Over the course of the past few years there have been
some interesting trends in fiction writing. I have encountered a number of
books that seemed to take forever to get rolling; I found some VERY big
bestsellers a little bit of a slog at the start, but hung with them because of
the raves that seemed attached to them. In some cases it was worth the
work…others, not so much.
I am a fan of those great books that waste no time, but
grab you by the throat and take you off to the races. These are what I call
real deal fiction, with authors who waste no time getting down to business.
Here are three recent reads that fall firmly into that category.
Exit
Strategy (A Nick Mason Novel) Steve Hamilton (G. P. Putnam)

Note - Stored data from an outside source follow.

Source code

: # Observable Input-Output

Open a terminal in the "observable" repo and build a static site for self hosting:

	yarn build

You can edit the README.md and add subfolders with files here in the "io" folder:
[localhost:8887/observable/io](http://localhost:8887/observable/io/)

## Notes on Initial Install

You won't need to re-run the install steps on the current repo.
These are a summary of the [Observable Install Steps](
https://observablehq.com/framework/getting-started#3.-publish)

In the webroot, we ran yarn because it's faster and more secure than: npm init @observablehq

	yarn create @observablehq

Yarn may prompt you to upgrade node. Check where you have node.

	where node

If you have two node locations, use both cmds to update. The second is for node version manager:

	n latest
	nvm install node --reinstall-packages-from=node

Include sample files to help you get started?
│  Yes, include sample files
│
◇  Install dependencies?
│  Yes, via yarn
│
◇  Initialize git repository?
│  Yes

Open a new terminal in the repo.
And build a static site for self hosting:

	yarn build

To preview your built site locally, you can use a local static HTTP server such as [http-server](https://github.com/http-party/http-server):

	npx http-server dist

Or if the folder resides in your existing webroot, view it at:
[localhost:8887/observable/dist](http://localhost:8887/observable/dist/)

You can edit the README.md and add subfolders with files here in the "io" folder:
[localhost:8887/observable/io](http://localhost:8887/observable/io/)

I had known of Steve Hamilton’s books, but had never
gotten around to reading one until the first book in the Nick Mason series
dropped on my desk. Hamilton pulls together a story of desperation and of the
desperate acts that go along with it. Nick Mason is freed from one box, in this
case a prison cell and then locked into another; servitude to a vicious
gangster with who holds sway over Mason and his family.
With Exit
Strategy, Hamilton picks up the story of Chicago gangster Darius Cole as he
executes his plot to free himself from prison by any means necessary, using the
pawns that are within his grasp. Mason has become Cole’s Angel of Death, charged with taking out the witnesses who testified
against Cole in his original trail, this time around it’s folks in the care and
protection of the U.S. Marshall Service, witness protection program.
Mason isn’t always afforded the luxury of time to plan,
so he flies by the seat of his pants. Mason is the ultimate anti-hero; a bad
guy who you can’t help but root for as he sits firmly lodged between a rock and
a hard place. While Mason goes about his unhealthy business, he is planning and
plotting his long play, to find a way out from under Cole’s thumb.
Hamilton delivers the action at such a fast and furious
pace that you will find yourself gulping for air just to keep up. His writing
style is so cinematic that it’s easy to see way Nick Mason has been optioned
for a stint on the big screen. Here’s hoping that Hollywood doesn’t screw
things up like they did with the Jack Reacher series.
Since
We Fell: A Novel – Dennis Lehane (ECCO)-
If you asked me for a list of my favorite authors,
Dennis Lehane probably would not be among them. But in all honesty, I don’t
know why. Lehane has made a nice career out of crafting not only great stories,
but of creating some great character types. I can’t say that I could recall
them by name, but he just has a knack for creating fictional people who you can
recognize from your life or have crossed paths with along the way. Call
them…relatable for lack a better term.
While some may be disappointed that Lehane’s latest, Since We Fell isn’t another entry in the
Kenzie/Gennaro series, I think that Lehane is at his best when he’s off
crafting stories about ordinary folks who get caught up in circumstances that
are anything but ordinary. And that may be the magic of Dennis Lehane at his
best; if you think about it, it is ordinary folks who end up in extraordinary
situations, because that is what makes them extraordinary!
Lehane manages to weave you into the story of Rachel
Childs, a former journalist who melts down on the air and then finds herself
battling her personal demons, but living a relatively quiet life. That life
begins to fray and unravel, leaving Childs to summon up the strength and
courage to tackle her greatest fears.
This is Lehane at his best as he populates his stories
with average, ordinary folks challenged with seemingly insurmountable
challenges.
G-Man
– A Bob Lee Swagger Novel – Stephen Hunter (Blue Rider Press)
It seems hard to believe that it’s been nearly 25 years
since Stephen Hunter first introduced us to sniper Bob Lee Swagger with the
book Point of Impact, a book chock
full of double dealing, nefarious, government insiders and dirty dealers that
it could be ripped from today’s headlines, or at the very least fake news. In
the intervening time, Hunter has put Swagger into precarious situations and
even introduced us to his small town Sheriff grandfather, Charles Swagger along
the way.
Now in G-Man,
Hunter deals out an almost Forrest Gumpian hand by dropping Charles into the
mix of squaring off with infamous outlaws the likes of Bonnie and Clyde, John
Dillinger and Baby Face Nelson. Now decades after the fact, Bob Lee is the
recipient of a mysterious box unearthed on his family homestead. The contents
of the box include a well preserved .45, a rusty badge, a stray gun part, a
puzzling diagram and a healthy dose of mystery that fans of Bob Lee Swagger
know he won’t be able to resist solving.
Hunter masterfully draws out the master snipers
struggles with age and ghosts from his families past. Hunter has to carefully
walk the tight rope between historical events and the present as he plays out
the two storylines that intertwine to create G-Man. There is a level of precision to the way Hunter doles out
the facts with a level of accuracy that we’ve come to expect in his stories.